Task prompt:
Collect each line in the items below that contains the word "dire".

(Data provided begins)

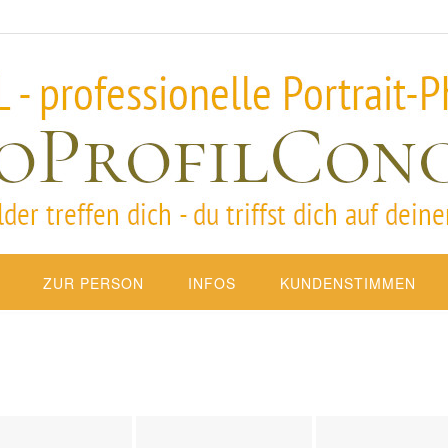
ZUR PERSON
INFOS
KUNDENSTIMMEN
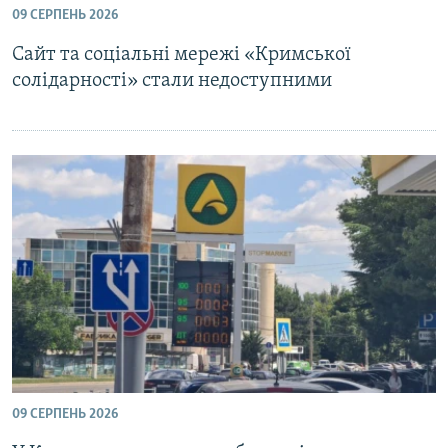
09 СЕРПЕНЬ 2026
ВІДЕОУРОКИ «ELIFBE»
Русский
Сайт та соціальні мережі «Кримської
СВІДЧЕННЯ ОКУПАЦІЇ
Qırımtatar
солідарності» стали недоступними
УКРАЇНСЬКА ПРОБЛЕМА КРИМУ
ДОЛУЧАЙСЯ!
ІНФОГРАФІКА
Усі сайти RFE/RL
09 СЕРПЕНЬ 2026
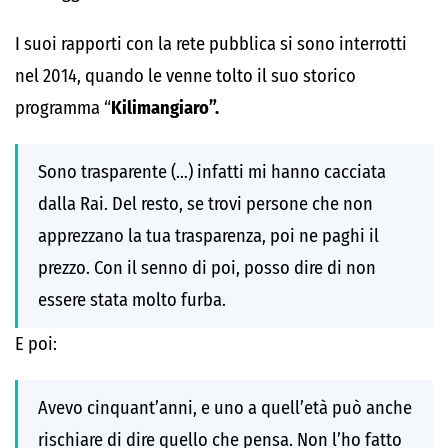
I suoi rapporti con la rete pubblica si sono interrotti
nel 2014, quando le venne tolto il suo storico
programma “
Kilimangiaro”.
Sono trasparente (…) infatti mi hanno cacciata
dalla Rai. Del resto, se trovi persone che non
apprezzano la tua trasparenza, poi ne paghi il
prezzo. Con il senno di poi, posso dire di non
essere stata molto furba.
E poi:
Avevo cinquant’anni, e uno a quell’età può anche
rischiare di dire quello che pensa. Non l’ho fatto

(Data provided ends)

Solution below:
prezzo. Con il senno di poi, posso dire di non
rischiare di dire quello che pensa. Non l’ho fatto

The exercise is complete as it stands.